Fine-mapping across diverse ancestries drives the discovery of putative causal variants underlying human complex traits and diseases

Genome-wide association studies (GWAS) of human complex traits or diseases often implicate genetic loci that span hundreds or thousands of genetic variants, many of which have similar statistical signi[fi]cance. While statistical fine-mapping in individuals of European descent has made important discoveries, cross-population fine-mapping has the potential to improve power and resolution by capitalizing on the genomic diversity across ancestries. Here we present SuSiEx, an accurate and computationally efficient method for cross-population fine-mapping, which builds on the single-population fine-mapping framework, Sum of Single Effects (SuSiE).
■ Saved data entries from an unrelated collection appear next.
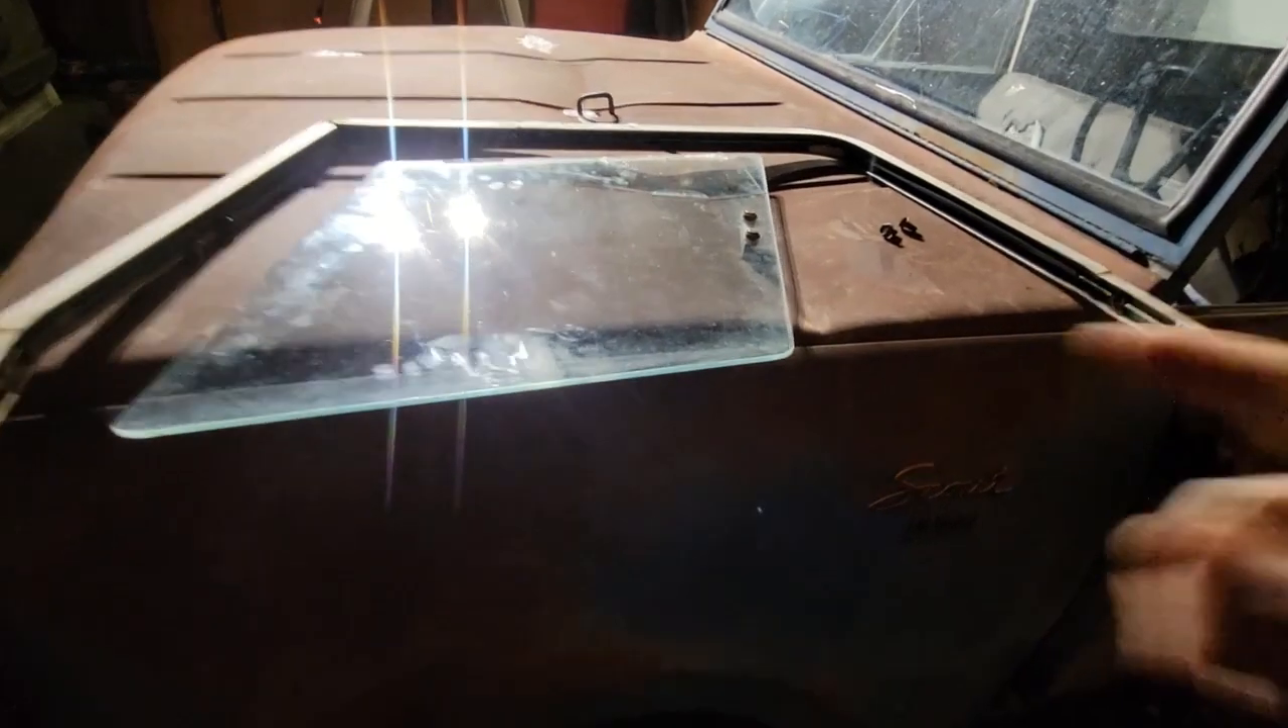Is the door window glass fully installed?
No.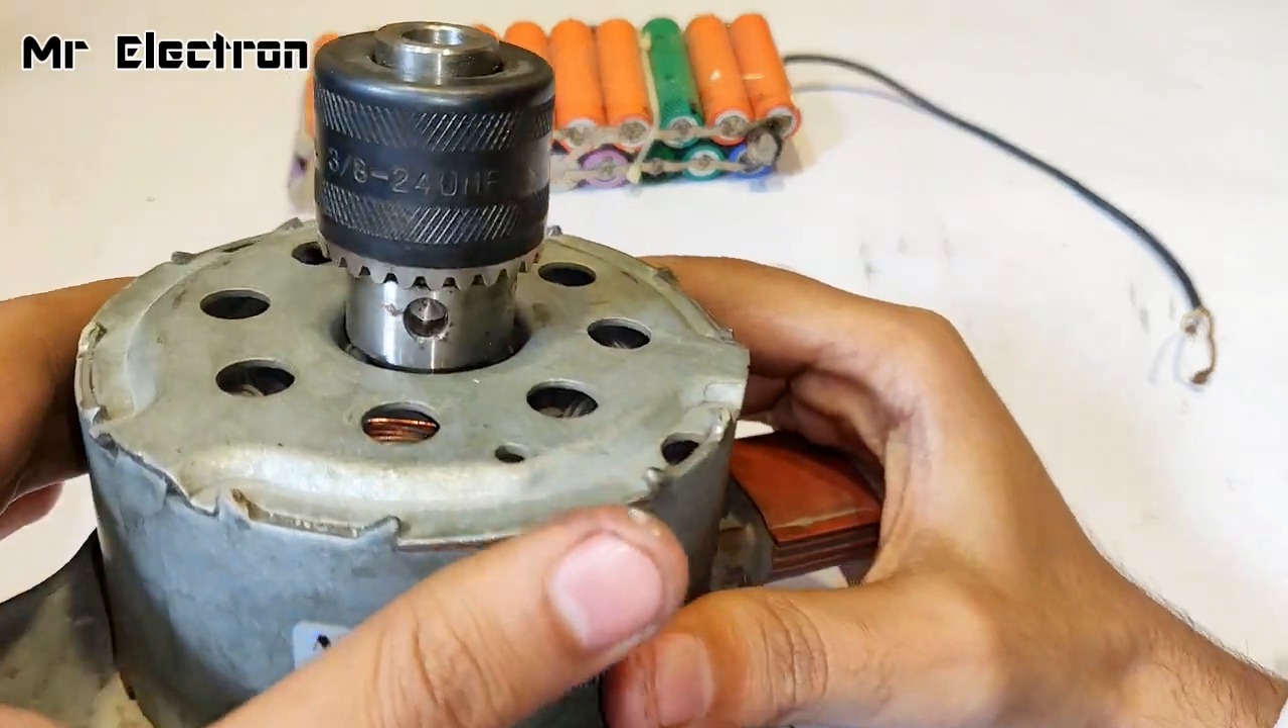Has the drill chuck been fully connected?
Yes.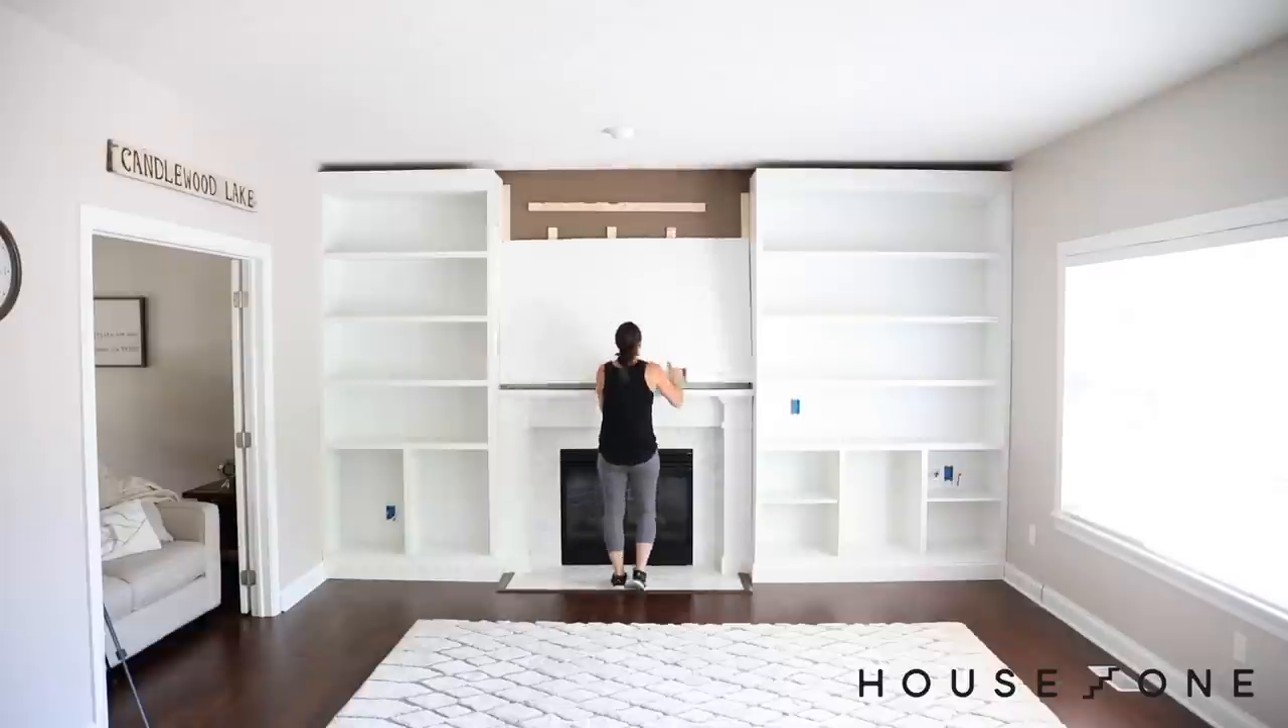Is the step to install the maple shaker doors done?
No.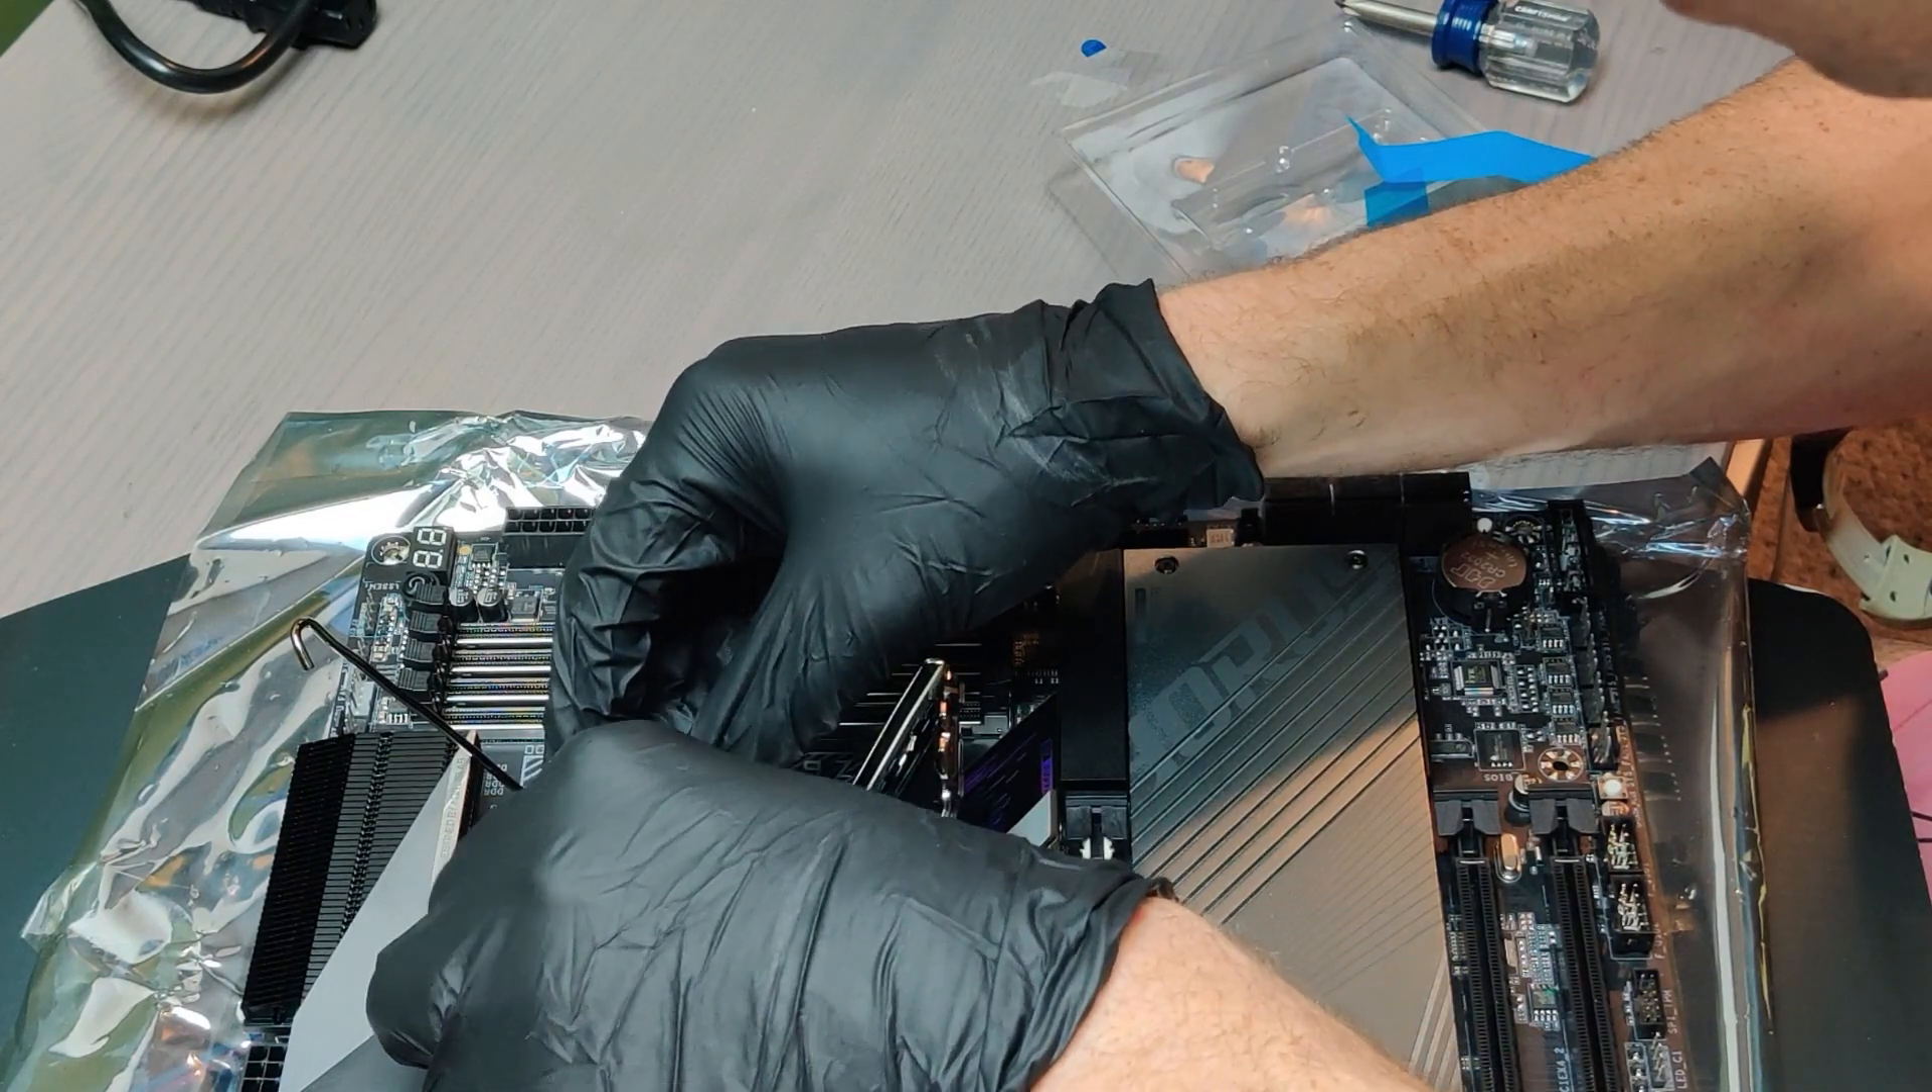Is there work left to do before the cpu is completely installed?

SuSiEx integrates data from an arbitrary number of ancestries, explicitly models population-specific allele frequencies and LD patterns, accounts for multiple causal variants in a genomic region, and can be applied to GWAS summary statistics when individual-level data is unavailable. We comprehensively evaluated SuSiEx using simulations, a range of quantitative traits measured in both UK Biobank and Taiwan Biobank, and schizophrenia GWAS across East Asian and European ancestries. In all evaluations, SuSiEx fine-mapped more association signals, produced smaller credible sets and higher posterior inclusion probability (PIP) for putative causal variants, and retained population-specific causal variants.